• **TASK TO COMPLETE**
Pick out every line in the records below that contains the string "catalogue", matching case exactly, and copy each of those lines in full.

Lines of data:
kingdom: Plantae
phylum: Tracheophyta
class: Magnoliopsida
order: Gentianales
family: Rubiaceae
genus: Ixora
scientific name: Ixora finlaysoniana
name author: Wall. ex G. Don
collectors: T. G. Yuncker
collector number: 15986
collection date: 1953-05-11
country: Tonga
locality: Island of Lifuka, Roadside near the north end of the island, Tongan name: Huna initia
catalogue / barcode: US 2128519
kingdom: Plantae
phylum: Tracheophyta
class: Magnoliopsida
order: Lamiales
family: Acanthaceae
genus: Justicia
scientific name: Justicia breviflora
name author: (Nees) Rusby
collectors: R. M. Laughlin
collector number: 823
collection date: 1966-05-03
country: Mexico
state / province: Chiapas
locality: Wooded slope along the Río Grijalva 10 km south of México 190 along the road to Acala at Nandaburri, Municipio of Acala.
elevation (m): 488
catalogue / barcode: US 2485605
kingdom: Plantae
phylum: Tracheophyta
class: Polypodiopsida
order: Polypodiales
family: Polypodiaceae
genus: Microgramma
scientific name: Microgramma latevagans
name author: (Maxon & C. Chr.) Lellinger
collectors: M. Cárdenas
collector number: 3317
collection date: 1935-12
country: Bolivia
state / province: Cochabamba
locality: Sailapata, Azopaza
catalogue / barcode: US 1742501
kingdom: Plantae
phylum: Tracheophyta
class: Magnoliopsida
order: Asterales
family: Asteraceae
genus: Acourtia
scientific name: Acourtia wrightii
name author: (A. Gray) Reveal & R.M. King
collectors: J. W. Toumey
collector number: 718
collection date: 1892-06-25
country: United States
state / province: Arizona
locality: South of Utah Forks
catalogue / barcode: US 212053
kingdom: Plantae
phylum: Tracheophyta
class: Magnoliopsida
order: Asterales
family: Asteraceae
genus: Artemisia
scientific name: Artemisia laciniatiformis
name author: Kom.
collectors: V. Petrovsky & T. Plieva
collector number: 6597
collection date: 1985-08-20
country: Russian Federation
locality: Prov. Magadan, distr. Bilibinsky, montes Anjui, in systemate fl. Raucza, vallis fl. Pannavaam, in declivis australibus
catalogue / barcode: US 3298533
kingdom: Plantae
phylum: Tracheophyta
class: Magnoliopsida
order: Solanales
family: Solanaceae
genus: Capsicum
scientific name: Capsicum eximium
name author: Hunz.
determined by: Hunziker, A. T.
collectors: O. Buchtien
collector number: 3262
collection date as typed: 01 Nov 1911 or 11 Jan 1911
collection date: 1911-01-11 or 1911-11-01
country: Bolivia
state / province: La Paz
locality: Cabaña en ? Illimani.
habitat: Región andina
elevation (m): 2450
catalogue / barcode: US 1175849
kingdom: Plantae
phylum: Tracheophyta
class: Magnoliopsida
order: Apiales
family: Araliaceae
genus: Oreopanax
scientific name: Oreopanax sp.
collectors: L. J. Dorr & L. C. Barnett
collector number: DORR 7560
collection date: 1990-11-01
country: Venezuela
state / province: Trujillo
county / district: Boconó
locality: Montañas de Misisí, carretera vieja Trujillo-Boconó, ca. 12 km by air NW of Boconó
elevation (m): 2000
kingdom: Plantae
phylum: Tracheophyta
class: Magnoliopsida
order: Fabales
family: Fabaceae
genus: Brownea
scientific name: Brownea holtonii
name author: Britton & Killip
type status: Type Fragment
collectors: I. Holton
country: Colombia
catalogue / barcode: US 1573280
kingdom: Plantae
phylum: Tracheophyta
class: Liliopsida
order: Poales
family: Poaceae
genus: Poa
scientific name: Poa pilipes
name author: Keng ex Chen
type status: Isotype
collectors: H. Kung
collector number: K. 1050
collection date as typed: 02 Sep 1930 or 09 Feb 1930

• **SOLVED EXERCISE**
catalogue / barcode: US 2128519
catalogue / barcode: US 2485605
catalogue / barcode: US 1742501
catalogue / barcode: US 212053
catalogue / barcode: US 3298533
catalogue / barcode: US 1175849
catalogue / barcode: US 1573280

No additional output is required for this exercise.